§ PROBLEM
Please rewrite the paragraph that begins "B/W those two weights" in the forum thread below about arrow weight as a short bulleted list, keeping its main facts.

§ EXTRACT
# arrow weight for 60 pound bow



## bulldogto (Jul 14, 2003)

My hunting bow next year will max at 60 pounds. I have a short (27 inch) draw. Assuming both tune well and max shot is about 35 yards: would I be better off with a 350 grain arrow or a slower 400 grain arrow.......or will I even notice a difference in the two? I have always hunted at 70 pounds and with arrows anywhere from 360 grains to 410 grains


----------



## KSlivin (Nov 28, 2005)

B/W those two weights I would definitely shoot the 400. Low poundage and short draw length and assuming you cut your arrows down to match, your going to need an arrow with less spine to it. You may want to check a chart to make sure you don't have to even go less. I always use the easton chart to chose my arrows.


----------



## Quickpin87 (May 12, 2006)

shoot maxima 250's. my arrows are 340 grains and have blazers with blazer wraps and 100 grain tips. my 27" vulcan at 61 lbs shoots right at 280. plenty fast and plenty heavy.. how much farther in the dirt will you need the arrow to penetrate?????


----------



## Xtecera (Dec 24, 2005)

§ DATA PROVIDED
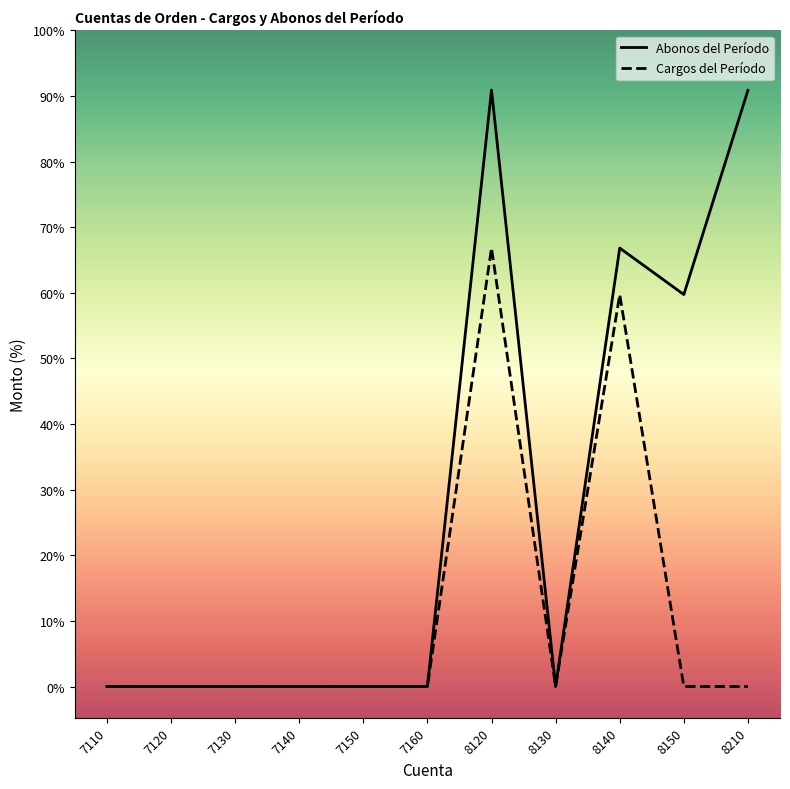

What are all the series names shown in the legend?

Abonos del Período, Cargos del Período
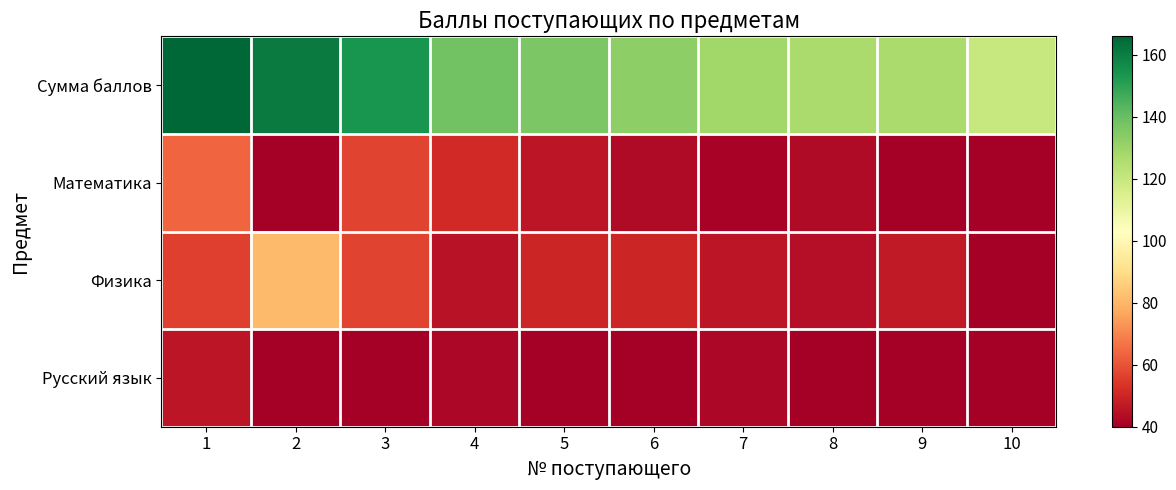

At how many categories does at least one series exceed 103?

10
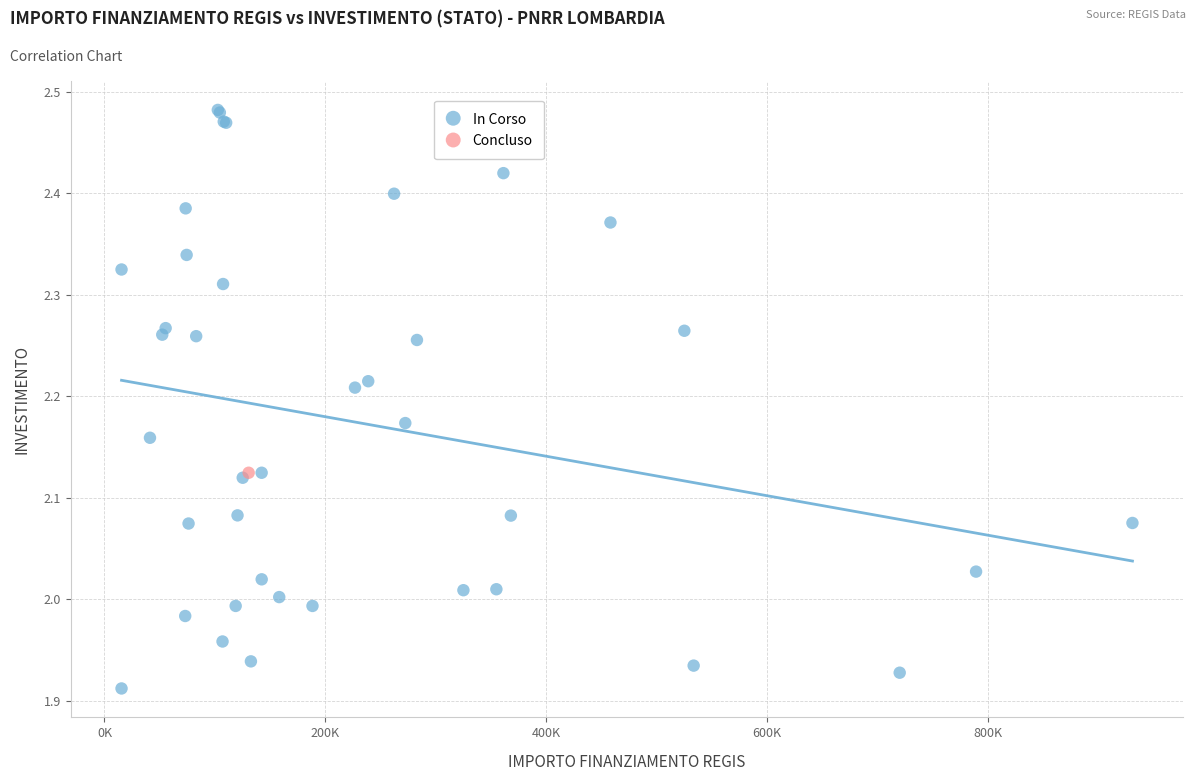

What are all the series names shown in the legend?

In Corso, Concluso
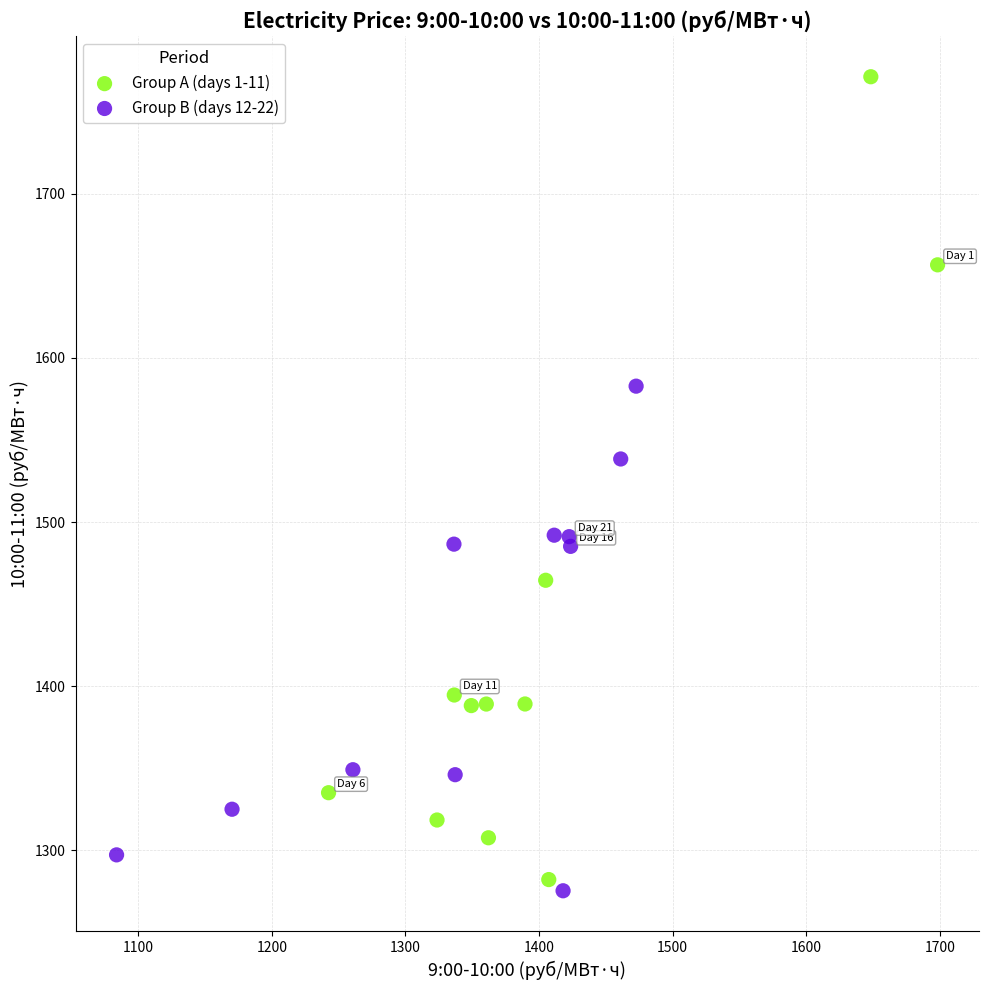

What are all the series names shown in the legend?

Group A (days 1-11), Group B (days 12-22)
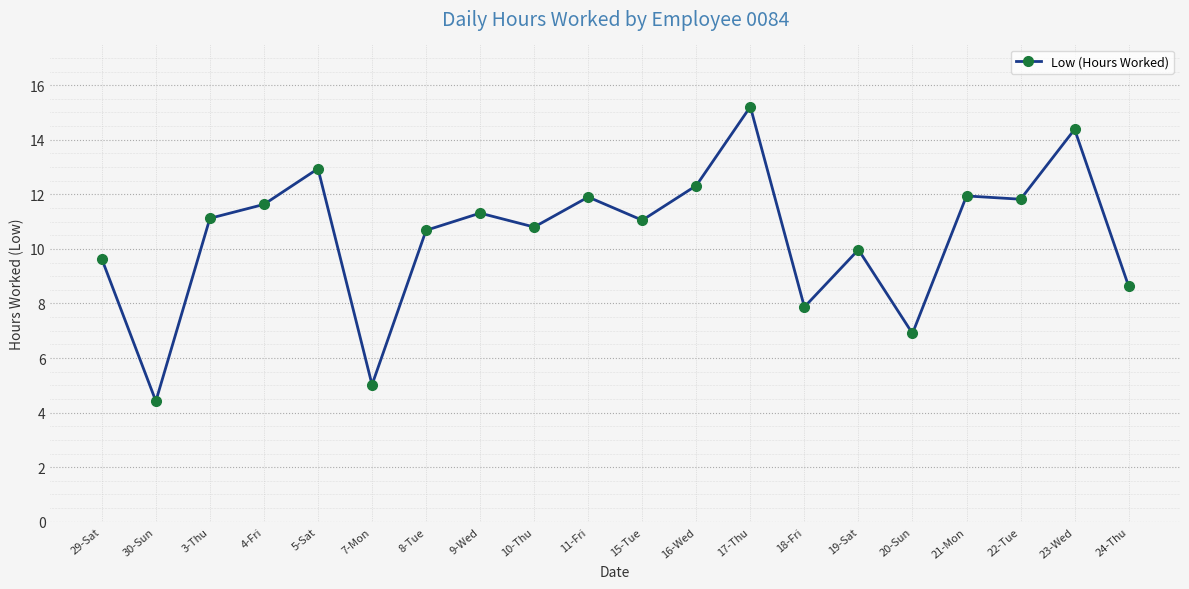

Does the chart have visible grid lines?

Yes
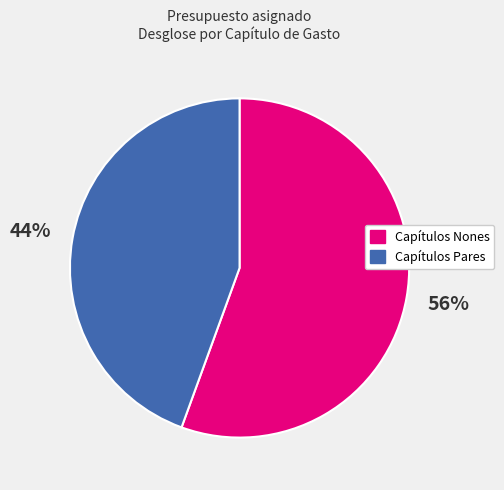

How many slices are in this pie chart?

2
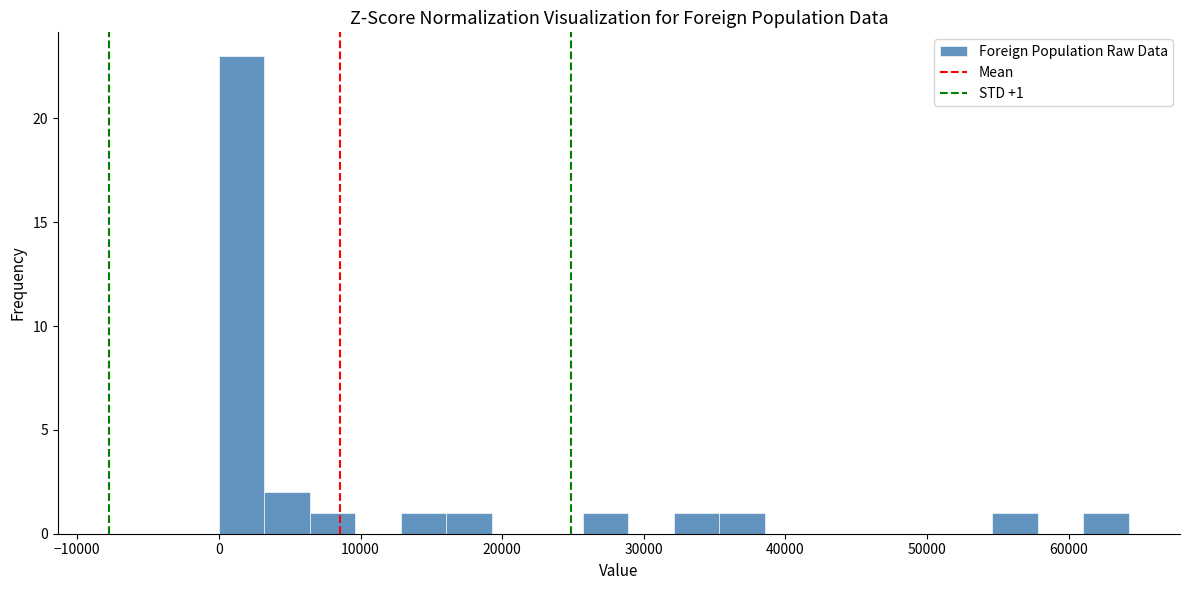

Read against the x-axis, roughly where is the centre of the tallest bar?

2000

§ PROBLEM SOLUTION
- Between the two weights, shoot the 400-grain arrow.
- With low poundage, a short draw length, and arrows cut down to match, you'll need an arrow with less spine.
- Check a chart to make sure you don't need to go even lower.
- The writer always uses the Easton chart to choose arrows.